Fast Atom Bombardment (FAB) ist ein Ionisierungsverfahren, das in Massenspektrometern (MS) benutzt wird. Dabei wird eine Lösung des Analyts in einer flüssigen schwer-flüchtigen Matrix mit einem Partikelstrom aus gewöhnlich inerten Gasen wie Argon oder Xenon (3–8 keV) beschossen. Übliche Matrices sind dabei Glycerin oder 3-Nitrobenzylchlorid. Diese Technik ist nahe verwandt mit der Sekundärionen-Massenspektrometrie. So spricht man von Liquid Secondary Ion Mass Spectrometry (LSIMS), wenn statt Edelgasatomen schnelle Ionen (Cs+, bis zu 35 keV) verwendet werden.
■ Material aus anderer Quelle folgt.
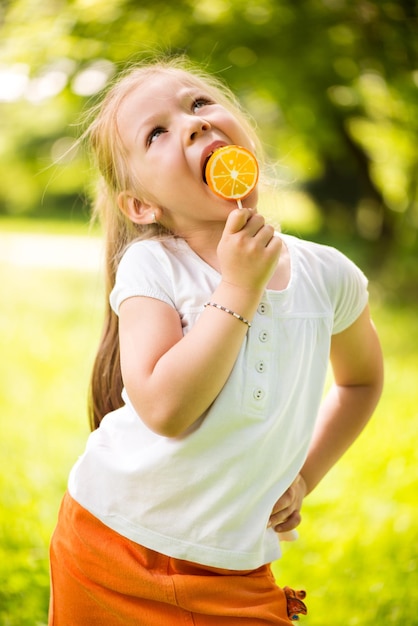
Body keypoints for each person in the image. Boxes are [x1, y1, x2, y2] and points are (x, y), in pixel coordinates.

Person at [48, 56, 384, 625]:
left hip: (235, 567)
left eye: (199, 103)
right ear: (141, 205)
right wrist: (237, 287)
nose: (195, 123)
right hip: (109, 546)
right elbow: (165, 409)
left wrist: (305, 476)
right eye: (157, 132)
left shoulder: (328, 275)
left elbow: (362, 379)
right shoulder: (152, 267)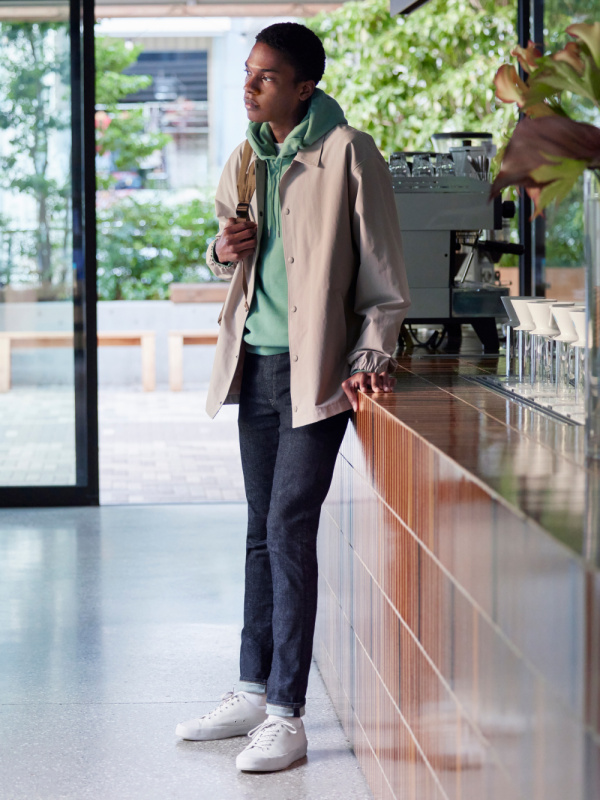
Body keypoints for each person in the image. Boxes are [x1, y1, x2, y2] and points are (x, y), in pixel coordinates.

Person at [176, 21, 410, 773]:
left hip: (317, 375)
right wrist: (222, 249)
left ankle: (286, 712)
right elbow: (226, 246)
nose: (249, 88)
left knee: (287, 524)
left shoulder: (348, 153)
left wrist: (372, 351)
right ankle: (251, 685)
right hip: (258, 364)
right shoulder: (250, 155)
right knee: (258, 529)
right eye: (248, 73)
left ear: (304, 86)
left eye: (265, 77)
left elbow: (382, 274)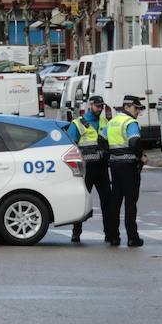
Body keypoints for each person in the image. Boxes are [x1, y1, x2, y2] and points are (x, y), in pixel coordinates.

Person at [66, 95, 112, 243]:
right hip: (86, 170)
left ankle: (109, 233)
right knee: (82, 200)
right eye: (98, 106)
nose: (100, 109)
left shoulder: (105, 122)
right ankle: (76, 232)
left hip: (102, 168)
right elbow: (71, 146)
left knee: (107, 201)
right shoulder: (78, 123)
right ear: (90, 105)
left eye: (102, 107)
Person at [102, 95, 145, 247]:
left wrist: (112, 154)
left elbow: (101, 140)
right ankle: (132, 237)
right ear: (127, 107)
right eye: (136, 108)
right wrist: (140, 157)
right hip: (129, 166)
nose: (137, 112)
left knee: (115, 201)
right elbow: (134, 142)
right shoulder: (130, 122)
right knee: (130, 203)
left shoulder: (112, 122)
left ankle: (114, 236)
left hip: (115, 165)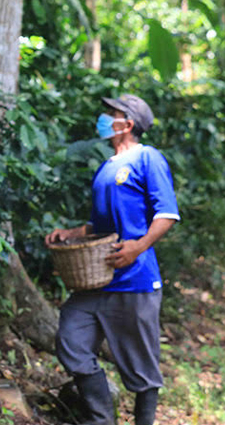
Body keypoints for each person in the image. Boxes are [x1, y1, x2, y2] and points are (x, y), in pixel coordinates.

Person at [45, 95, 179, 425]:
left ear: (128, 124)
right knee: (71, 340)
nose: (105, 118)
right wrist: (71, 232)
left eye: (112, 113)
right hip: (97, 278)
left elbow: (167, 214)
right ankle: (101, 420)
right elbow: (101, 226)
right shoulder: (107, 166)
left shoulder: (148, 158)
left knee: (142, 368)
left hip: (135, 281)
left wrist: (138, 246)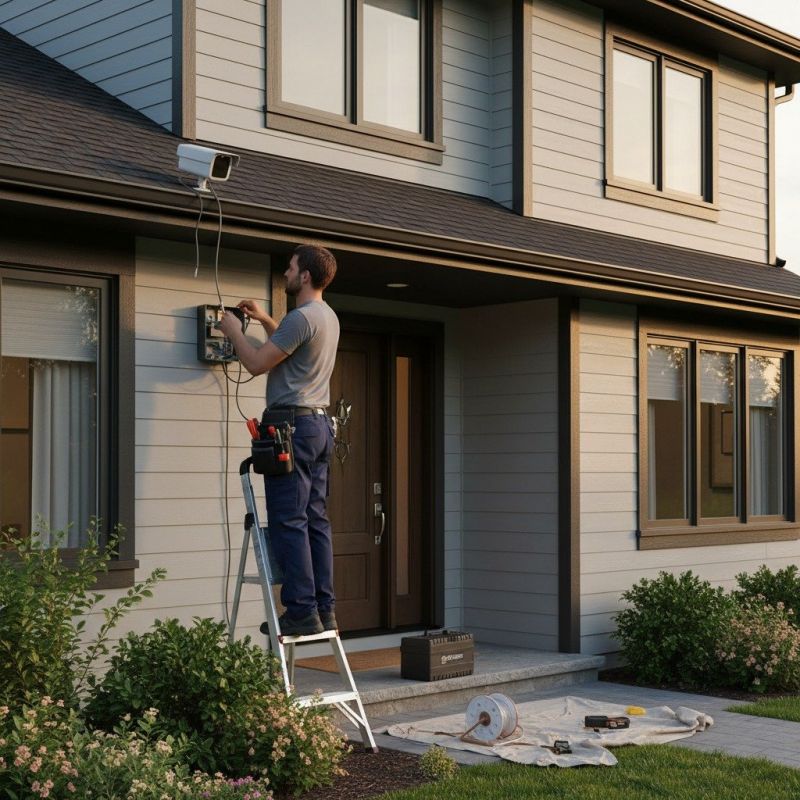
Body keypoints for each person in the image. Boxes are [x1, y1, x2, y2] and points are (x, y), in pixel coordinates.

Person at [219, 244, 340, 636]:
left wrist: (234, 330)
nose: (286, 273)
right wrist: (265, 318)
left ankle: (301, 611)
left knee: (290, 520)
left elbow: (256, 363)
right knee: (316, 521)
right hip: (319, 426)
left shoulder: (301, 317)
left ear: (304, 276)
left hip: (291, 426)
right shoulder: (325, 316)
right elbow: (288, 348)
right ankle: (324, 607)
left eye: (290, 268)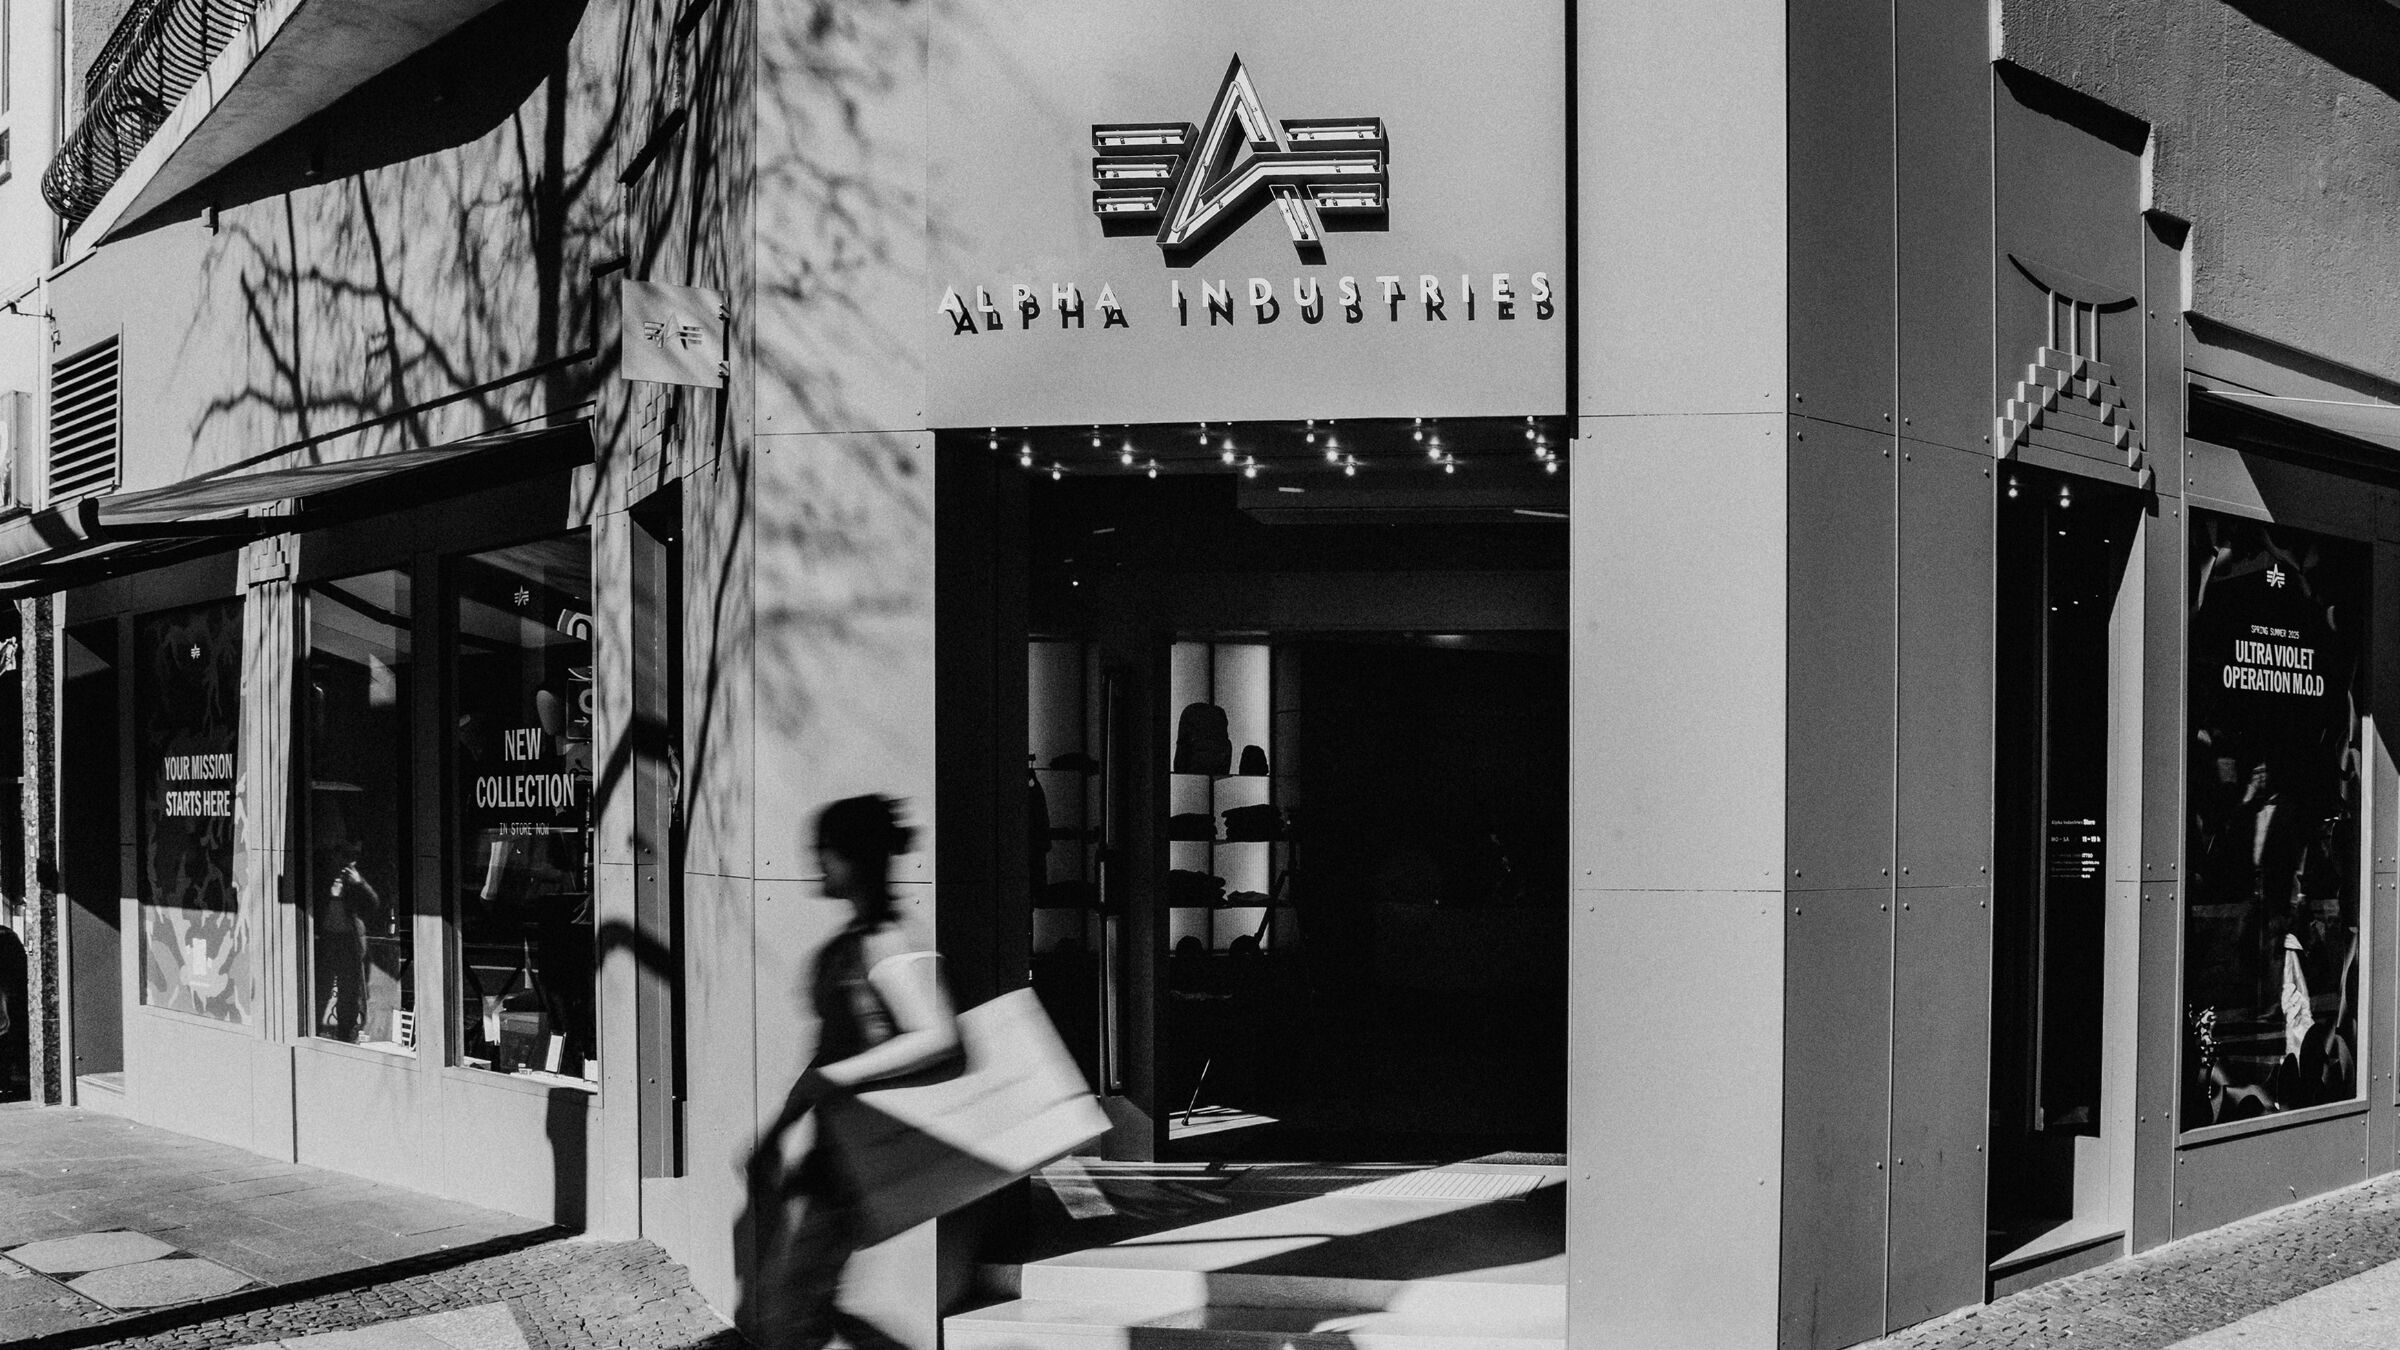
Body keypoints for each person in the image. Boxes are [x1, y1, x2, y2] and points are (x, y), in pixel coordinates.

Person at [742, 795, 960, 1350]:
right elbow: (825, 1053)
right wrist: (779, 1130)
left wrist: (837, 1079)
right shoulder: (855, 941)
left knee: (791, 1315)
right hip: (836, 1149)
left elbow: (937, 1035)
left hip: (862, 1152)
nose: (815, 860)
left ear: (855, 857)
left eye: (825, 850)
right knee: (800, 1308)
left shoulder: (890, 939)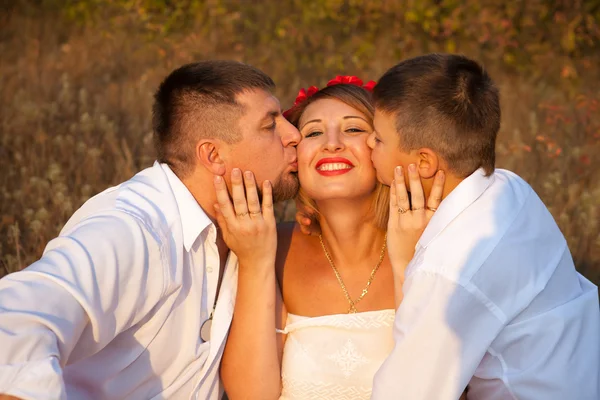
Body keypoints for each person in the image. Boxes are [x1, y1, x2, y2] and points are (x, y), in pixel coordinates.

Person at [0, 60, 301, 400]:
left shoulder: (246, 228)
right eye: (270, 125)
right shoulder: (132, 228)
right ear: (213, 155)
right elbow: (13, 321)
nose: (294, 135)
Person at [367, 53, 600, 399]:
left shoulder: (450, 269)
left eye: (378, 138)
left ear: (424, 162)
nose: (369, 143)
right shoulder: (509, 187)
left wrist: (407, 260)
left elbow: (408, 391)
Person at [214, 77, 445, 400]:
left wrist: (408, 264)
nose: (332, 143)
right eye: (313, 132)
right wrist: (256, 263)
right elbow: (251, 396)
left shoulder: (432, 240)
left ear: (384, 148)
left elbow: (438, 388)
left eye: (353, 129)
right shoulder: (268, 247)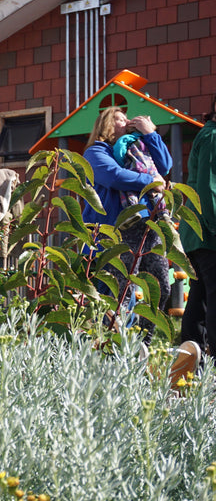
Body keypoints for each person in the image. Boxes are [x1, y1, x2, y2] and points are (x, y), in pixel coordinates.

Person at [82, 107, 172, 341]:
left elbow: (165, 166)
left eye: (127, 118)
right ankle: (110, 347)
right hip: (114, 231)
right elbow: (113, 176)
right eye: (119, 119)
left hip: (148, 224)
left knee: (161, 284)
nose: (126, 122)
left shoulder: (137, 148)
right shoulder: (96, 152)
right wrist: (150, 181)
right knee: (119, 292)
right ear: (105, 126)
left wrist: (151, 134)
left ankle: (143, 342)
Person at [171, 94, 216, 390]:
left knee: (199, 304)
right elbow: (208, 189)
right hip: (209, 235)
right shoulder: (212, 136)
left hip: (200, 236)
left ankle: (190, 371)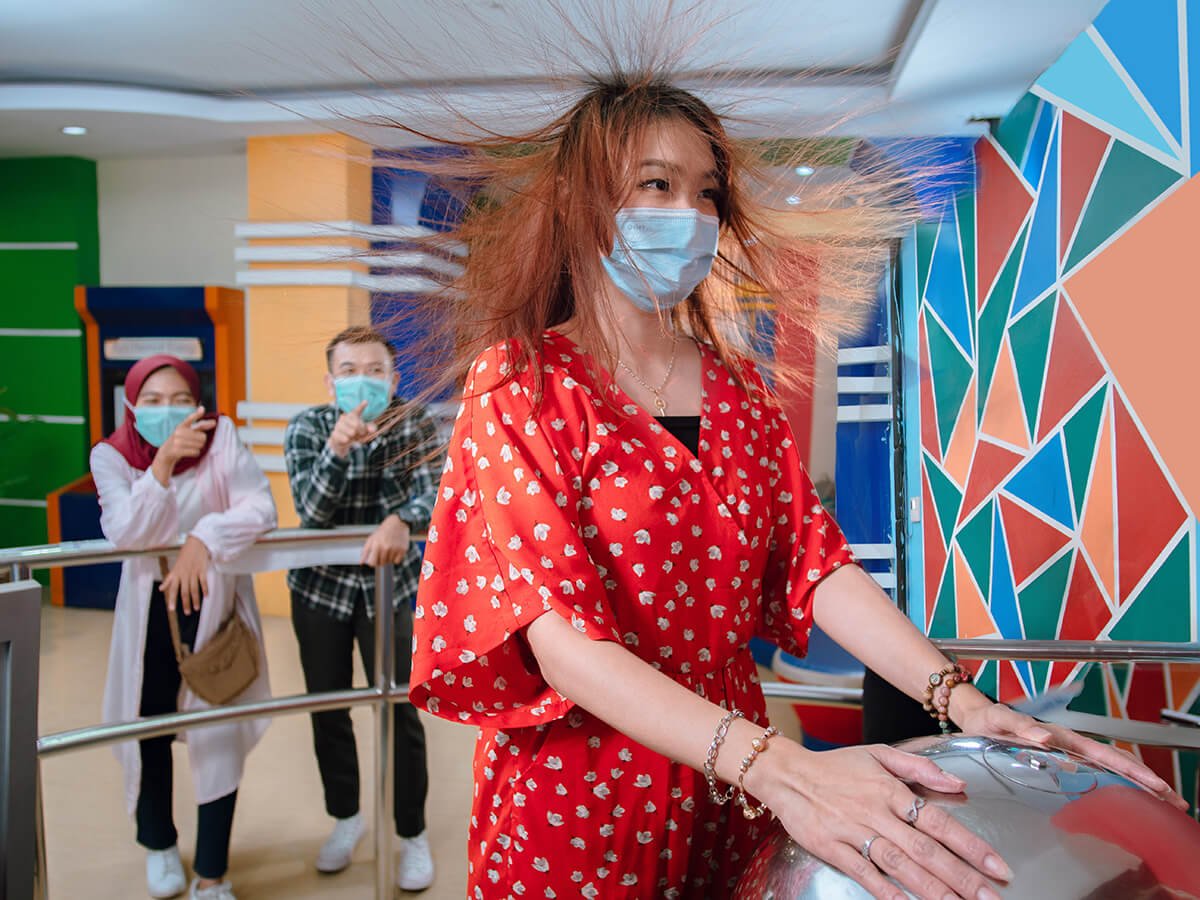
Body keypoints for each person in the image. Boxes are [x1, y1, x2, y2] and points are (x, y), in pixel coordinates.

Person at [404, 75, 1185, 899]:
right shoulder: (524, 385)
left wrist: (957, 699)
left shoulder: (738, 389)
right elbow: (562, 643)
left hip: (736, 797)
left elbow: (820, 567)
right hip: (582, 806)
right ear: (582, 200)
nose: (690, 215)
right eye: (656, 184)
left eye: (707, 193)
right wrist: (777, 766)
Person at [91, 354, 277, 900]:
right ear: (130, 406)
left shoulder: (221, 439)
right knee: (147, 726)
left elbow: (259, 508)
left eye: (179, 401)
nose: (167, 413)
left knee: (217, 733)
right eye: (151, 402)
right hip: (150, 609)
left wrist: (205, 539)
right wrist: (162, 468)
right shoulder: (112, 455)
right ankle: (159, 844)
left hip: (213, 606)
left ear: (197, 403)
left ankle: (212, 873)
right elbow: (128, 532)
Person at [283, 325, 441, 891]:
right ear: (331, 382)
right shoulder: (307, 428)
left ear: (393, 378)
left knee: (402, 708)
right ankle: (346, 818)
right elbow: (312, 511)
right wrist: (338, 449)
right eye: (349, 371)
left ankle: (411, 833)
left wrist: (402, 520)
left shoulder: (413, 422)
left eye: (375, 370)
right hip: (320, 591)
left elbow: (432, 494)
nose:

FAB ist im Vergleich zur Elektronenstoßionisation ein „sanftes“ Ionisierungsverfahren und erzeugt hauptsächlich protonierte Moleküle wie [M+H]+ oder deprotonierte Moleküle wie [M−H]. Die Art der Ionisierungsprodukte stellt FAB in die Nähe zu Verfahren wie Chemische Ionisation (CI), Elektrospray-Ionisation (ESI), Atmospheric Pressure Chemical Ionization (APCI) und MALDI (engl. Matrix Assisted Laser Desorption/Ionization, dt. matrixunterstützte Laser-Desorption/Ionisation).

FAB wurde ab ca. 1980 in der Routineanalytik eingesetzt. Aufgrund der geringeren Empfindlichkeit, schlechterer Ionenausbeuten und dem hohen Verschmutzungsgrad in der Ionenquelle ist dieses Ionisierungsverfahren seit Anfang 1990 durch ESI, APCI und MALDI verdrängt worden. Auch ist die Kopplung von HPLC (High Performance Liquid Chromatography) mit FAB-MS sehr viel aufwendiger und weniger effizient als die mit ESI- oder APCI-MS.